Kellogg fellows (l-r) Kyle Kysela, Dylan Gilbert, Dylan Otterbein, Mark Balderson, and Kate Hamilton

MIDDLEBURY, Vt. – Middlebury College has announced the selection of eight students for a new undergraduate fellowship program designed to support seniors engaged in research in the humanities.

The first group of Kellogg Fellows includes a rising senior researching violence and feminine identity in modern performance art and a senior Feb studying how speakers of Portuguese in a southern Brazilian city use of the second-person pronoun.

Recipients of Kellogg Fellowships receive $5,000 to support their travel and research, which can be conducted during the summer and/or during the academic year.

The Kellogg Fellowship program at Middlebury College was established in 2014 in honor of Michael Kellogg, the husband of Lucy Pugh ’79 and father of Baird Kellogg ’10 and Camille Kellogg ’17.

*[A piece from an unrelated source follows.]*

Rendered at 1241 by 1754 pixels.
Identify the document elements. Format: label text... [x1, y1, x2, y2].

The 2015-16 recipients and the titles of their projects are: Mark Balderston ’15.5, independent scholar in linguistics, “Variation in Second Person Pronoun Use in Florianopolis, Brazil”; Joshua Berlowitz ’16, classics and political science major, “Alliances, Human Nature, and Thucydides”; Benjamin Clark ’16, history major, “Removal, Resistance, and Reconstruction: William Holland Thomas and the Eastern Cherokee Indians”; and Dylan Gilbert ’16, art history and Russian major, “Thousands of Tiny Tesserae: Constructing Heaven in Sicilian Byzantine Mosaics.”

Also, Kate Hamilton ’15.5, political science major, “Founding Tensions: Liberalism and Communitarianism in the American Political Tradition”; Kyle Kysela ’16, philosophy and economics major, “Finding Ourselves in Others: Skepticism in Wittgenstein and Cavell”; Dylan Faith Otterbein ’16, art history major, “Bodies of Evidence: On Self-Violence and the Feminine Identity in Modern Performance Art”; and Tamir Williams ’16, American studies and French major, “Bette AKA Mammy, Big Momma, Madea or Others Alike: Constructions of an American Stereotype.”

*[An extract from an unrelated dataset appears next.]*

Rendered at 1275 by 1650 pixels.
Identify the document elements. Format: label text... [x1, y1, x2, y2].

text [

The Kellogg Fellowships “are a wonderful new source of support for undergraduate research in the humanities and related areas of humanistic inquiry,” said Lisa Gates, associate dean for fellowships and research.

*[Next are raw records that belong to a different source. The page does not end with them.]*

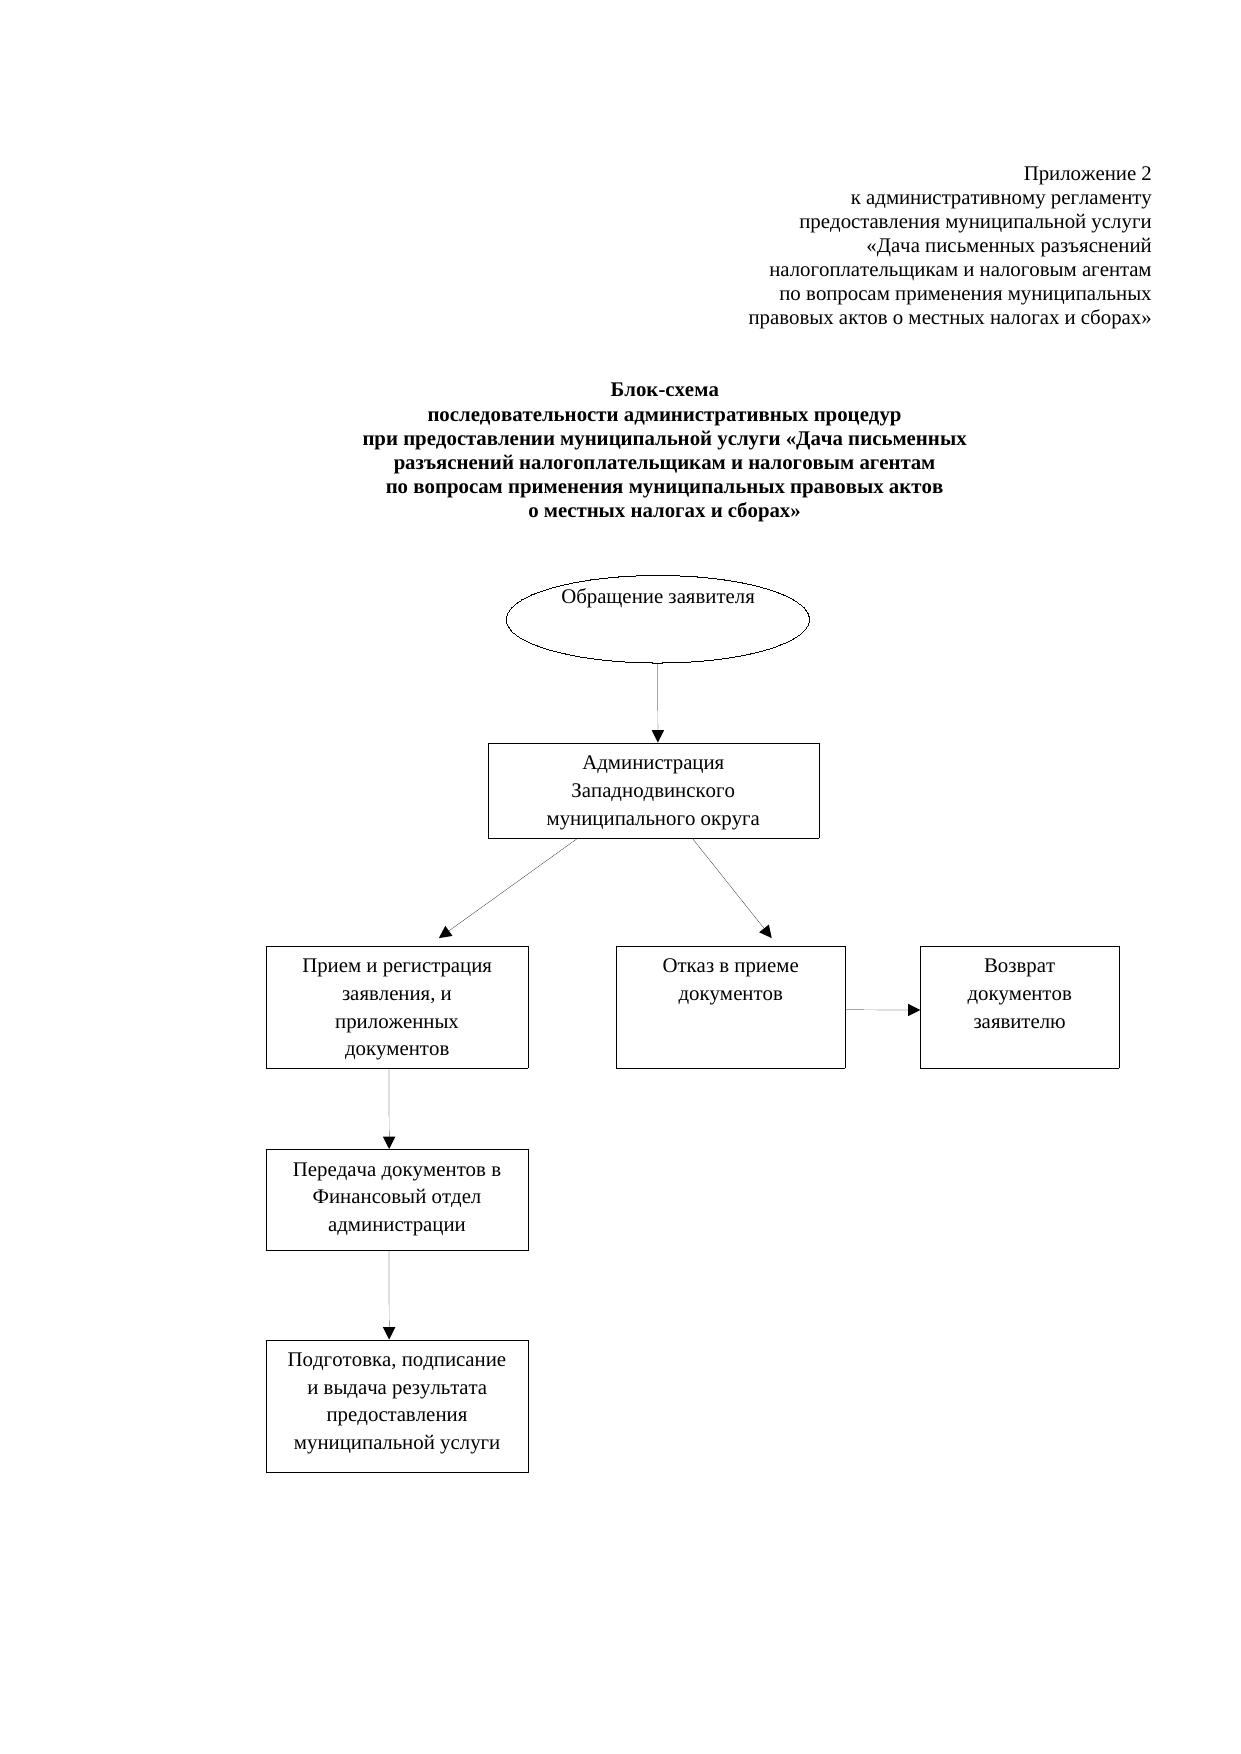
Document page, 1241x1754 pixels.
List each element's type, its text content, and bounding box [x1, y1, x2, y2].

text налогоплательщикам и налоговым агентам [177, 257, 1152, 281]
text по вопросам применения муниципальных [177, 281, 1152, 305]
text предоставления муниципальной услуги [177, 209, 1152, 233]
text правовых актов о местных налогах и сборах» [177, 305, 1152, 329]
title о местных налогах и сборах» [177, 498, 1152, 522]
title последовательности административных процедур [177, 401, 1152, 426]
text к административному регламенту [177, 185, 1152, 209]
text «Дача письменных разъяснений [177, 233, 1152, 257]
title Блок-схема [177, 377, 1152, 401]
title по вопросам применения муниципальных правовых актов [177, 474, 1152, 498]
title при предоставлении муниципальной услуги «Дача письменных [177, 426, 1152, 449]
text Приложение 2 [177, 161, 1152, 185]
title разъяснений налогоплательщикам и налоговым агентам [177, 449, 1152, 474]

To qualify for a Kellogg Fellowship, projects must engage in philosophical inquiry in the humanities and areas of humanistic study, broadly defined, including but not limited to philosophy, religion, classics, history, history of art and architecture, film and media culture studies, languages, American studies, and English and American literatures.